Pamela Butler Working With Words

Travel Writing

Runner-up, Independent Travel Writing Competition 2002

PHUCTAL MONASTERY, ZANSKAR

To reach Phuctal Monastery in Zanskar you must cross the world's most terrifying bridge. Two cables stretch from the bank to rocks in the middle and then leap to the furthest bank. The cables are interwoven with twigs and then covered with flat stones. Below, a furious brown river hurls itself down from the Himalayas.

The path is so steep and narrow, the river gorge so deep and dramatic, it takes all your attention, then you round a bend and there high up on the sheer rock face is a tumble of little square whitewashed cells, growing out of the rock as if they were pouring out of the dark cave above.
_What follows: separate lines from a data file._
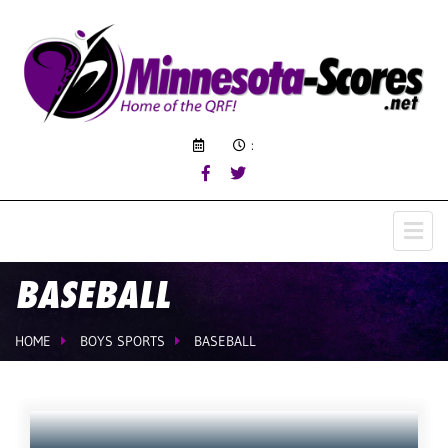
:
BASEBALL
HOME
BOYS SPORTS
BASEBALL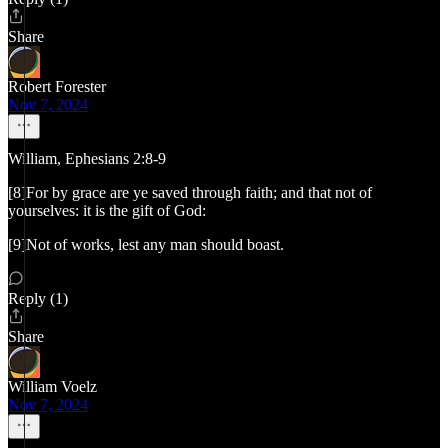
Share
Robert Forester
Nov 7, 2024
William, Ephesians 2:8-9
[8]For by grace are ye saved through faith; and that not of
yourselves: it is the gift of God:
[9]Not of works, lest any man should boast.
Reply (1)
Share
William Voelz
Nov 7, 2024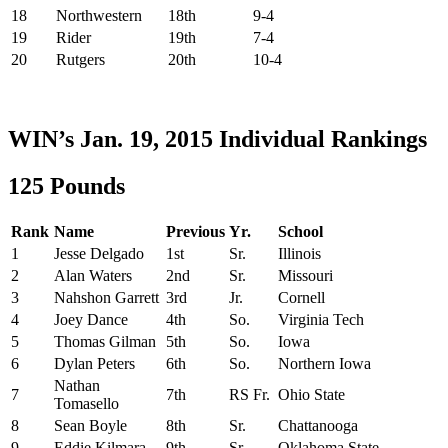
18
Northwestern
18th
9-4
19
Rider
19th
7-4
20
Rutgers
20th
10-4
WIN’s Jan. 19, 2015 Individual Rankings
125 Pounds
Rank
Name
Previous
Yr.
School
1
Jesse Delgado
1st
Sr.
Illinois
2
Alan Waters
2nd
Sr.
Missouri
3
Nahshon Garrett
3rd
Jr.
Cornell
4
Joey Dance
4th
So.
Virginia Tech
5
Thomas Gilman
5th
So.
Iowa
6
Dylan Peters
6th
So.
Northern Iowa
Nathan
7
7th
RS Fr.
Ohio State
Tomasello
8
Sean Boyle
8th
Sr.
Chattanooga
9
Eddie Kilmara
9th
Sr.
Oklahoma State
The rocky path to the monastery is lined with a dozen white chortens; these domed Buddhist mouments are everywhere in Zanskar. The Zanskar valley in the mountains between Kashmir and Ladakh belongs to India but its heart and the way of life belong to the high Tibetan plateau further north. The jeep track to Padum, the largest town, was only completed in the 1980s.
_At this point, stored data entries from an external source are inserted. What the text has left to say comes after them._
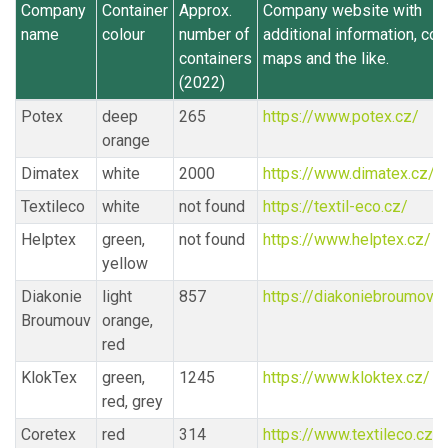
Company
Container
Approx.
Company website with
name
colour
number of
additional information, con
containers
maps and the like.
(2022)
Potex
deep
265
https://www.potex.cz/
orange
Dimatex
white
2000
https://www.dimatex.cz/
Textileco
white
not found
https://textil-eco.cz/
Helptex
green,
not found
https://www.helptex.cz/
yellow
Diakonie
light
857
https://diakoniebroumov.o
Broumouv
orange,
red
KlokTex
green,
1245
https://www.kloktex.cz/
red, grey
Coretex
red
314
https://www.textileco.cz/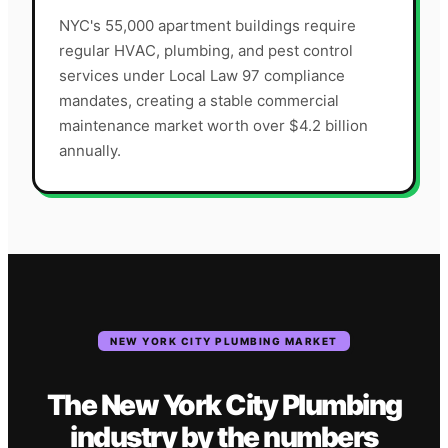
NYC's 55,000 apartment buildings require
regular HVAC, plumbing, and pest control
services under Local Law 97 compliance
mandates, creating a stable commercial
maintenance market worth over $4.2 billion
annually.
NEW YORK CITY
PLUMBING
MARKET
The
New York City
Plumbing
industry
by the numbers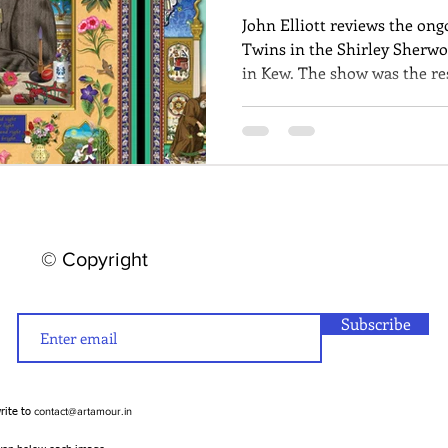
John Elliott reviews the ong
Twins in the Shirley Sherwo
in Kew. The show was the res
Singh Twins by Britain's Roy
explore Kew's archives and t
© Copyright
Subscribe
contact@artamour.in
write to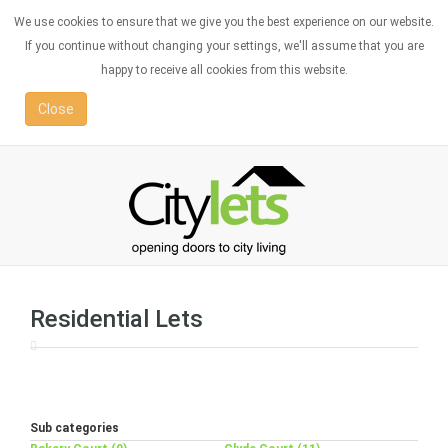
We use cookies to ensure that we give you the best experience on our website.
If you continue without changing your settings, we'll assume that you are
happy to receive all cookies from this website.
Close
Residential Lets
Sub categories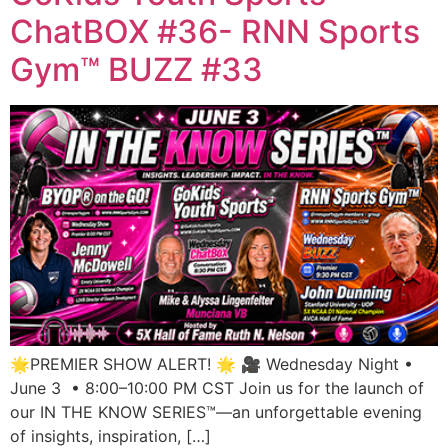
ChatBOX #36- RNN Sports
Gym™ BUZZ #33
🌟PREMIER SHOW ALERT! 🌟 🎥 Wednesday Night •
June 3 • 8:00–10:00 PM CST Join us for the launch of
our IN THE KNOW SERIES™—an unforgettable evening
of insights, inspiration, […]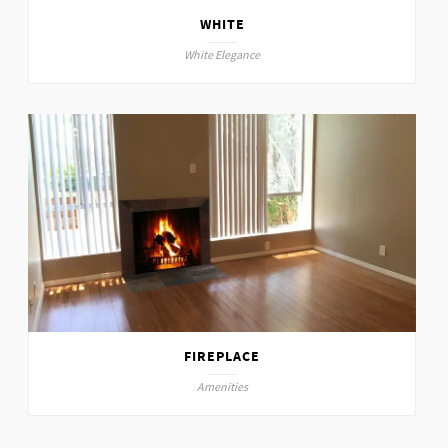
WHITE
White Elegance
FIREPLACE
Amenities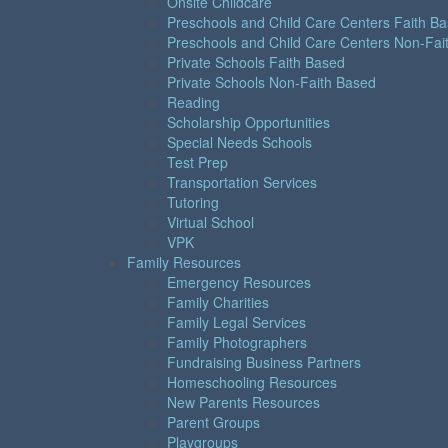
Onsite Childcare
Preschools and Child Care Centers Faith B
Preschools and Child Care Centers Non-Fai
Private Schools Faith Based
Private Schools Non-Faith Based
Reading
Scholarship Opportunities
Special Needs Schools
Test Prep
Transportation Services
Tutoring
Virtual School
VPK
Family Resources
Emergency Resources
Family Charities
Family Legal Services
Family Photographers
Fundraising Business Partners
Homeschooling Resources
New Parents Resources
Parent Groups
Playgroups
We climb up inside the rock through a maze of passages and emerge onto the terrace in front of the cave. Deep inside the cave is a sacred spring which has healing properties, we all have a drink. The monastery guest room where we spend the night is just big enough for five of us to lie in a row.

Two days after leaving Phuctal we are trekking to Padum. On either side, huge slopes of scree rise up to jagged towers of golden rock banded with black. Marmots pop out of holes and tiny purple flowers like primulas are the only vegetation.
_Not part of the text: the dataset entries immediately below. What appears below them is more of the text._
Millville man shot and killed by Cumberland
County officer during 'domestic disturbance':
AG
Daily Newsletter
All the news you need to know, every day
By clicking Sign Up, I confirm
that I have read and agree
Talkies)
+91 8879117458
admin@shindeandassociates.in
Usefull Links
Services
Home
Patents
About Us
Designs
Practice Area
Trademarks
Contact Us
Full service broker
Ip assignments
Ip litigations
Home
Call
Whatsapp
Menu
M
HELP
The great rocks rising on each side are bare but fabulously coloured in reds, browns, greys and ochres with vast scree slopes. It's a cruel climate. One minute the sun's beating down, hot as hell, then the wind's up, cold as a knife. Behind a rock for morning ablutions I notice that I have reached new depths of filth, even my tits are covered in dirt .

The valley opens into a crescent-shaped plain. To the right a massive smooth ridge of scree is a luminous range of blues and greys, the plain below leads to Zangla and the road to Leh. On the left are the distant snow peaks Nun and Kun. The Pensi La pass is at the end of this valley. We'll cross it to the Kargil road to Srinagar and home.

On the hillside opposite, nestling in the curve of the crescent is Karsha Gompa, the largest monastery in Zanskar. Its many buildings sit in a compact block rising up the steep rock. The plain is green and vast and the mud coloured houses of Padum nestle at the foot of the valley slope beneath us. 'Padum, Padum, Padum Padum Padum' sings Mo to the Pink Panther tune.